Quando criança eu li “[Vovô Fugiu de Casa](http://www.lpm.com.br/site/default.asp?Template=../livros/layout_produto.asp&CategoriaID=848474&ID=384818)”, de Sérgio Caparelli (taí o link, comprem e leiam pois é bom demais). Essa obra foi uma das mais impactantes de toda a minha vida. Várias vezes me peguei reescrevendo histórias que começam com personagens pondo o pé na estrada, tudo por causa do velho que resolve fugir de sua vida deprimente e passar suas últimas semanas ou meses de vida curtindo a serra gaúcha em companhia do neto que sofria bullying na escola. A cena em que os dois invadem um armazém à noite e roubam queijo e salame para comer está gravada a fogo em minha memória. Agradeço muito ao Caparelli por ter escrito este livro gostoso e simples, mas transformador.
Anos mais tarde fiquei sabendo que talvez ele tivesse se inspirado em outro vovô, que fugiu de forma muito mais radical: Ambrose Bierce, escritor americano, sentindo que as forças vitais o abandonavam, deu um jeito de escapulir da família e deixou uma carta na qual, após descrever seus sofrimentos físicos, concluía:
> Adeus, se ouvir falar que fui posto contra uma parede no México
> e fuzilado até virar trapos, saiba que eu acho que este é um
> meio bastante bom de sair desta vida. Melhor que senilidade,
> doença ou cair da escada do porão. Ser um gringo no México —
> ah!, isso é eutanásia!
Esta semana, Da. Evani Rossal, uma senhora gaúcha residente em Passo Fundo, revoltada com o filho (que fugira de casa anos antes, como muitos jovens) e inconformada com a suposta falta de apoio da família durante um tratamento de saúde, resolveu fazer algo que evoca a ficção de Caparelli e a biografia de Bierce: pagou as contas, fez as malas, entrou no seu carro e sumiu no mundo, deixando para trás um bilhete (que aparentemente foi “comido pelo cachorro” ou algo assim). No bilhete disse que ia “curtir a vida”.

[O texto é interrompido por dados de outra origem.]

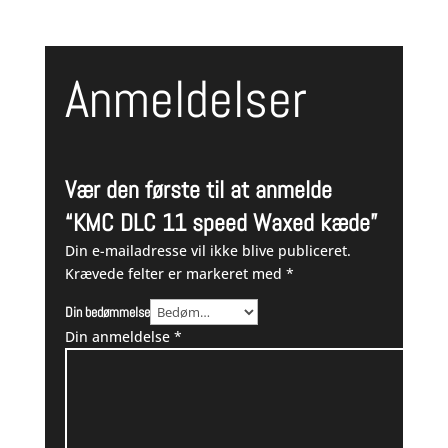
Anmeldelser
Vær den første til at anmelde
“KMC DLC 11 speed Waxed kæde”
Din e-mailadresse vil ikke blive publiceret.
Krævede felter er markeret med
*
Din bedømmelse
Din anmeldelse
*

O filho parece não ter gostado. Depois de esperar alguns dias, deu parte à polícia, supostamente dizendo que a senhora fugira com o carro “da família”.
Dona Evani, descolada como ela só, viu a notícia no site de um jornal e comentou usando sua conta do Facebook. No comentário, devastador, acusou o filho de ter fraudado sua conta bancária certa vez, dívida que ela “ainda está pagando”, reclamou da falta de cuidado e carinho do filho e por fim afirmou que o carro era seu, não “da família.
O caso virou febre na internet (mas eu só soube hoje, desligado que sou) e Da. Evani deu até entrevista para jornal (através do Facebook Chat, lógico). Serviu também para chamar a atenção para a falta de cuidado que temos para com os nossos idosos. A obra de Caparelli, na qual o filho não tinha tempo para cuidar do pai, é mais atual do que talvez até quando foi escrita. Prova de talento e sensibilidade do autor. Prova que o mundo anda uma merda.